A man's shadow is cast on monitors displaying stock market prices inside a brokerage in Taipei
A man's shadow is cast on monitors displaying stock market prices inside a brokerage in Taipei November 10, 2011. REUTERS

World stocks hit a three-week low Thursday and the euro tumbled across the board while top-rated government bonds rallied as fears of a breakup of the euro zone gathered pace ahead of a key debt sale in Italy.

Italy, which has for now replaced Greece as the biggest source of investor concern, will offer up to 5 billion euros of short-term Treasury bills, maturing in November 2012, in a key test of Rome's ability to fund itself.

The two-year-old euro zone debt crisis has spurred fears of a split in the euro zone, which can't afford to bail out Italy.

EU officials told Reuters that French and German officials had held talks on splitting the zone.

The T-bill auction will be a big test of sentiment given the way Italian paper traded yesterday, a eurozone bond trader said.

I'm expecting more of the same today in terms of sentiment, especially after the reports overnight of a smaller euro zone being discussed by France and Germany.

Poor corporate results from the financial and industrial sectors also weighed. Third-quarter net profit of France's third-biggest listed bank, Credit Agricole, slumped by 65 percent on the back of Greek sovereign debt losses.

Germany's Siemens, a bellwether for the eurozone's largest economy, proposed a smaller-than-expected 11 percent increase in its full-year dividend after its quarterly operating profit fell short of expectations.

The MSCI world equity index fell 1.25 percent to hit its lowest since Oct. 21. The index is down nearly 10 percent since January.

European stocks fell 1.2 percent while emerging stocks <.MSCIEF> lost more than 3 percent.

Brent crude oil dropped half a percent to $111.83 a barrel. Bund futures gained 23 ticks.

The premium investors pay to hold Italian debt over top-rated German 10-year government bonds widened 13 basis points to 565 bps. French/German 10-year government bond yield spread widened 13 basis points to a euro-area high of 161 bps.

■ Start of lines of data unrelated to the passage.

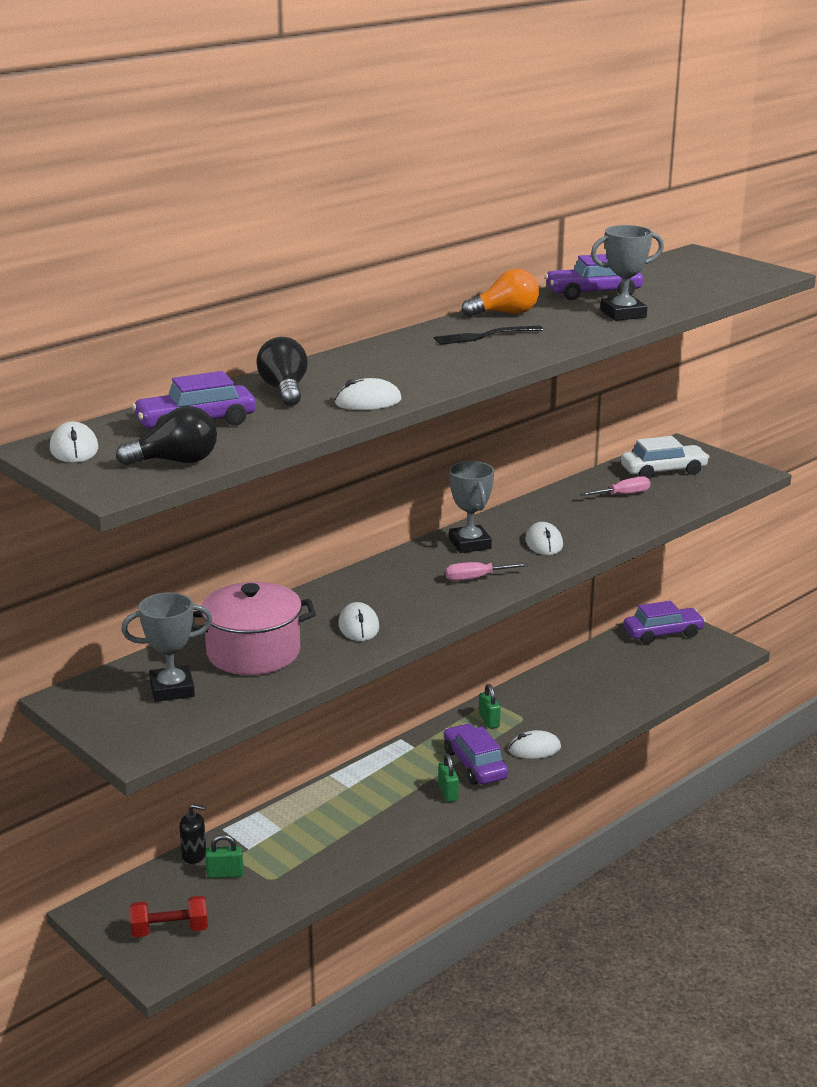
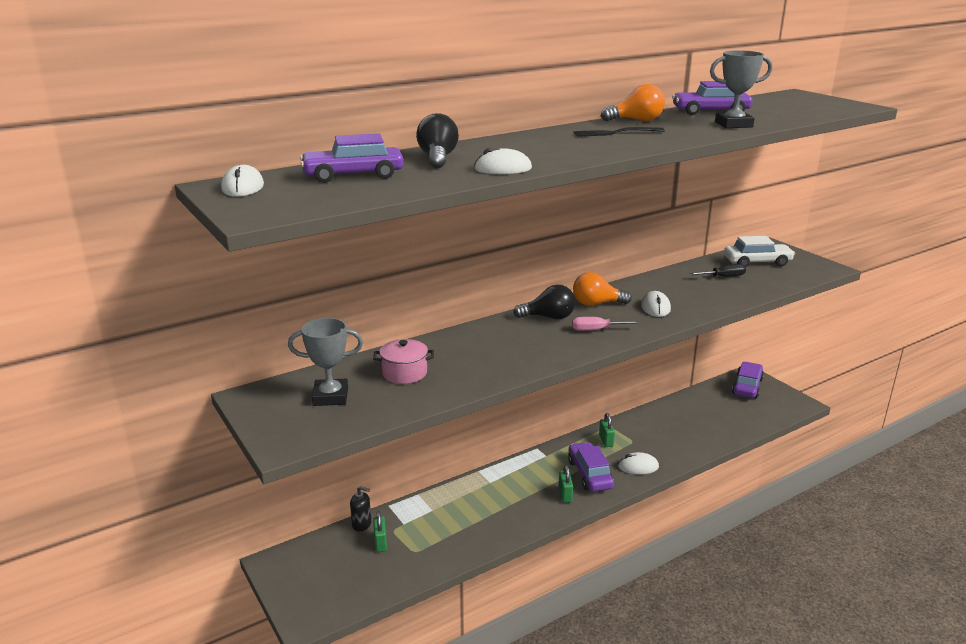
camera: 10 degrees right, 0 degrees up
(170, 930) = (326, 586): red dumbbell -> none
(176, 461) = (319, 200): black light bulb -> black light bulb (549, 317)
(225, 874) = (380, 543): green padlock -> green padlock turned 75 degrees clockwise
(253, 652) = (404, 373): pink pot -> pink pot, size x0.60
(358, 626) = (494, 359): white mouse -> none
(469, 544) = (596, 304): grey trophy -> orange light bulb
(623, 495) = (723, 277): pink screwdriver -> black screwdriver
(663, 633) = (747, 386): purple car -> purple car turned 60 degrees counterclockwise

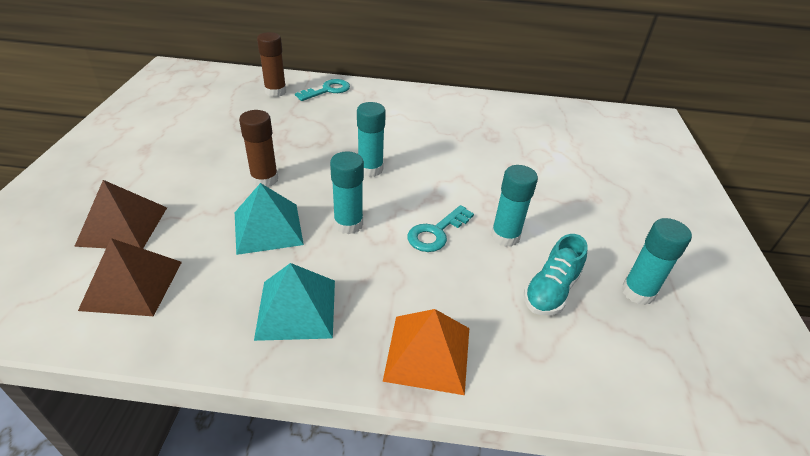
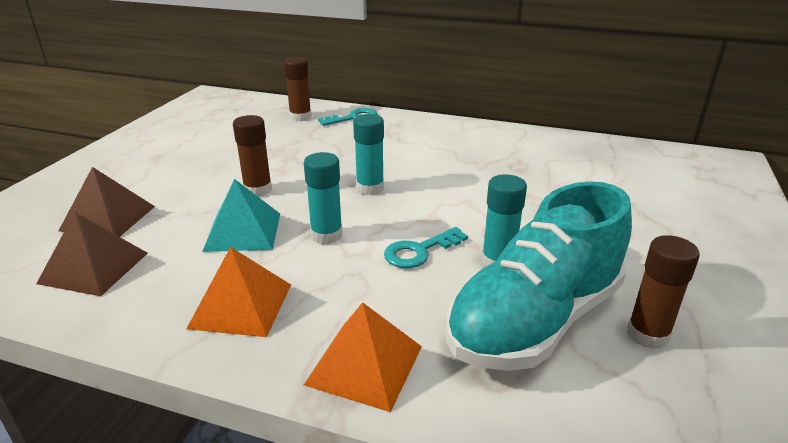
camera: 15 degrees right, 10 degrees down
(296, 308) = (241, 305): turquoise pyramid -> orange pyramid
(551, 291) = (534, 320): turquoise shoe -> turquoise shoe, size x2.11
(638, 292) = (647, 335): turquoise glue stick -> brown glue stick

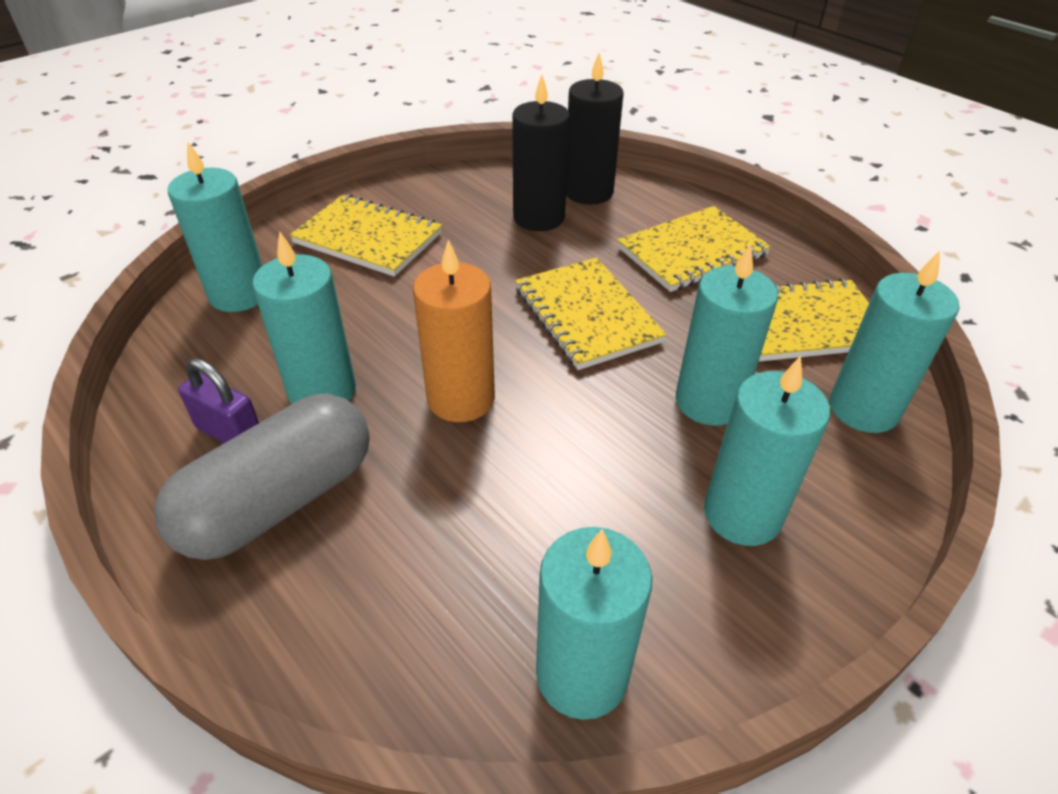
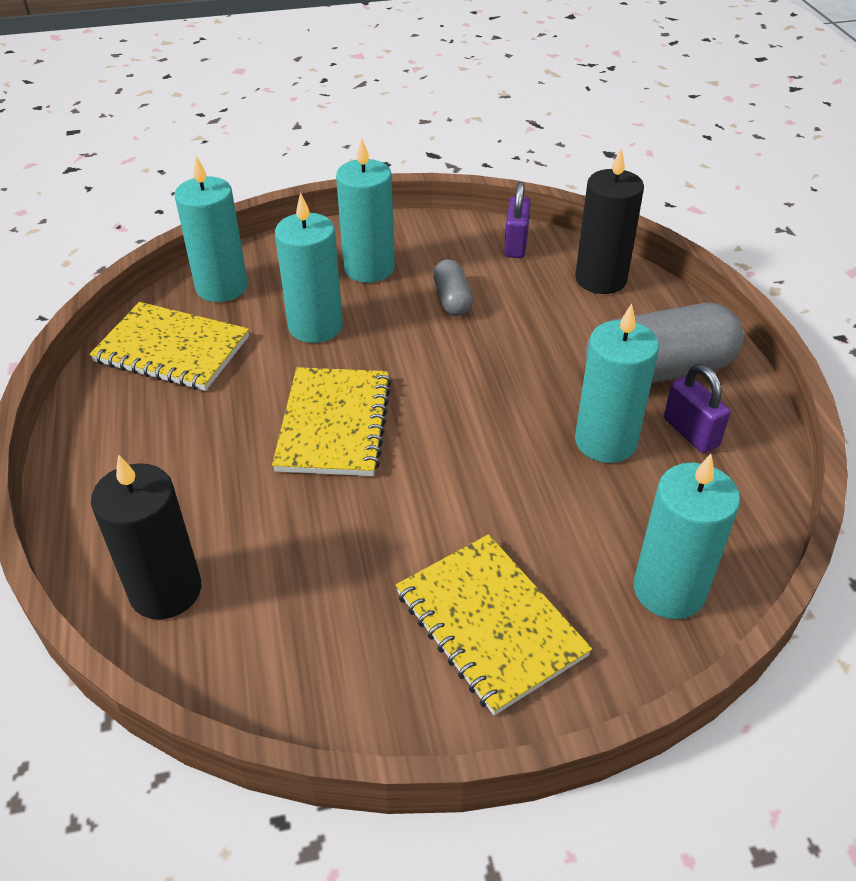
camera: 150 degrees left, 0 degrees up
(461, 398) = (494, 393): orange candle -> none
(538, 218) = (266, 570): black candle -> black candle (600, 279)
(582, 674) = (516, 245): turquoise candle -> purple padlock
(594, 507) = (452, 299): none -> grey capsule
(692, 252) = (163, 452): yellow notebook -> none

The yield on 10-year Japanese government bonds fell to a one-year low of 0.960 percent, supported by worries over the euro zone's debt crisis.

The dollar <.DXY> rose 0.1 percent against a basket of major currencies.

The euro lost a quarter percent to $1.3515, hitting a one-month low around $1.3480 earlier.

We think the fair value for the euro is at $1.35-1.36 and think these levels will be sticky given how heavy positioning is against the euro, said Ankita Dudani, G10 currency strategist at RBS Global Banking.

We are bearish on the euro zone, but we do see steady support for the euro from the Middle East and Asian sovereign investors.

The single currency suffered its sharpest daily fall in 15 months on Wednesday after yields on 10-year Italian bonds spiked above 7 percent, a level where the cost of financing a debt burden of more than 2 trillion euros is seen as unsustainable.